On Wednesday, 3 October 2012 at 14:49:36 UTC, Simen Kjaeraas
wrote:
On 2012-56-03 14:10, wrote:
The need of using null: Every type needs a default value.
Good gods, are we not done with this strawman yet?
No, not all types need a default value. In fact, for some
types, it is
much better that they don't.
Consider my board example: with null standing for "empty cell"
when a new board is created as an array it is by default empty
-> in a meaningful state (think of games like Go, etc).
Yes, null is useful. Nobody is trying to take null away from
you.
What we want is the ability to say 'this can never be null', so
that we
don't need to check for null over and over.
And at any rate you are going to use a property/function like
IsEmpty to check for empty cells. Why should it be a problem
to implement it by comparing with null?
This is not what non-nullable references are about.

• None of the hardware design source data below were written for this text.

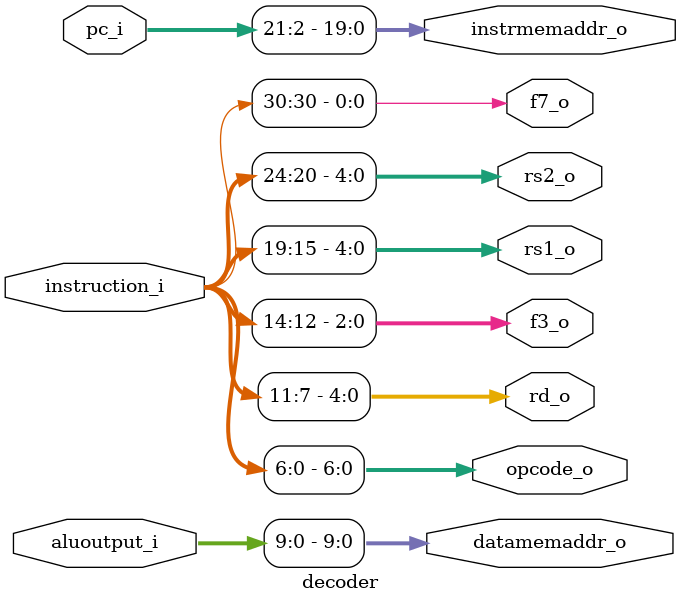
<source format=sv>
module decoder(
	input logic [31:0] instruction_i, pc_i , aluoutput_i,
	output logic [6:0] opcode_o,
	output logic [4:0] rd_o, 
	output logic [2:0] f3_o, 
	output logic [4:0] rs1_o,
	output logic [4:0] rs2_o,
	output logic f7_o,
	output logic [19:0] instrmemaddr_o,
	output logic [9:0] datamemaddr_o
	);
always_comb
begin
	opcode_o = instruction_i [6:0];
	rd_o = instruction_i[11:7];
	f3_o = instruction_i[14:12];
	rs1_o = instruction_i[19:15];
	rs2_o = instruction_i[24:20];
	f7_o = instruction_i [30];
	instrmemaddr_o = pc_i[21:2];
	datamemaddr_o = aluoutput_i[9:0];
end
endmodule : decoder
</source>
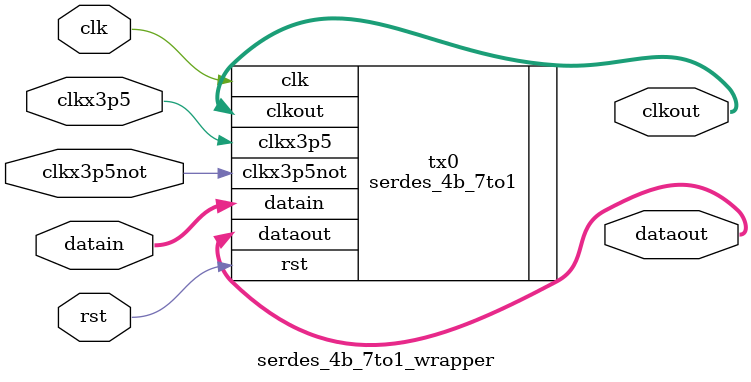
<source format=v>
`timescale 1 ps / 1ps

module serdes_4b_7to1_wrapper (
input 		clk,				// clock
input 		clkx3p5,			// 3.5 times clock
input 		clkx3p5not,			// not 3.5 times clock
input 	[27:0]	datain,				// input data
input 		rst,				// reset
output 	[7:0]	dataout,			// output data
output 	[1:0]	clkout) ;			// output clock (1x)

(* RLOC = "x0y0" *) 	serdes_4b_7to1 tx0(
	.clk		(clk),
	.clkx3p5	(clkx3p5),
	.clkx3p5not	(clkx3p5not),
	.datain		(datain),
	.rst		(rst),
	.dataout	(dataout),
	.clkout		(clkout)) ;

endmodule



</source>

When not to use non-nullable references:
- When the absence of a value is a valid value.
Example:
- Chess board boxes.
When to use non-nullable references:
- When the absence of a value is not a valid value.
Example:
- RenderFoo(NotNull!Foo)
Without null references you will end up defining "null"
objects all over the place (and sometimes it may just be
impossible when all values are meaningful).
No. Please read more about non-nullable references.
Then you will have to store them globally and compare
everything with these objects (named like NullBoard,
NullPiece, NullPawn, etc, etc because it is ah so much better
than just using a single keyword null) and if you forget your
program will silently churn out garbage. With plain null
references at least you would get an exception. I'd rather see
an exception than have a program running smoothly with
nonsensical results. Like seeing pieces vanishing because they
are being captured with a "null" piece which I forgot to test
for being "null". Because, you know, you will still have to
test conditions in your program to make it meaningful, except
that it may be a lot more troublesome when your program grows
x2 in size because of all those "safety" mechanisms.
This... Please... Please, just read more about the topic before
commenting. Please.
When to use non-nullable references:
- When the absence of a value is not a valid value.
As my comments indicated : the presence of a value does not
guarantee a valid value by itself. The C++ declaration int n;
introduces a value, good luck using it. In short, having null
references is useful (a value outside of the type cannot be
introduced easily unless the language gives a hand, check eof()
in C++ character_traits), while forcing non-null references
hardly offers any significant advantage. Not enough to justify
complicating the syntax of the language to have it both ways.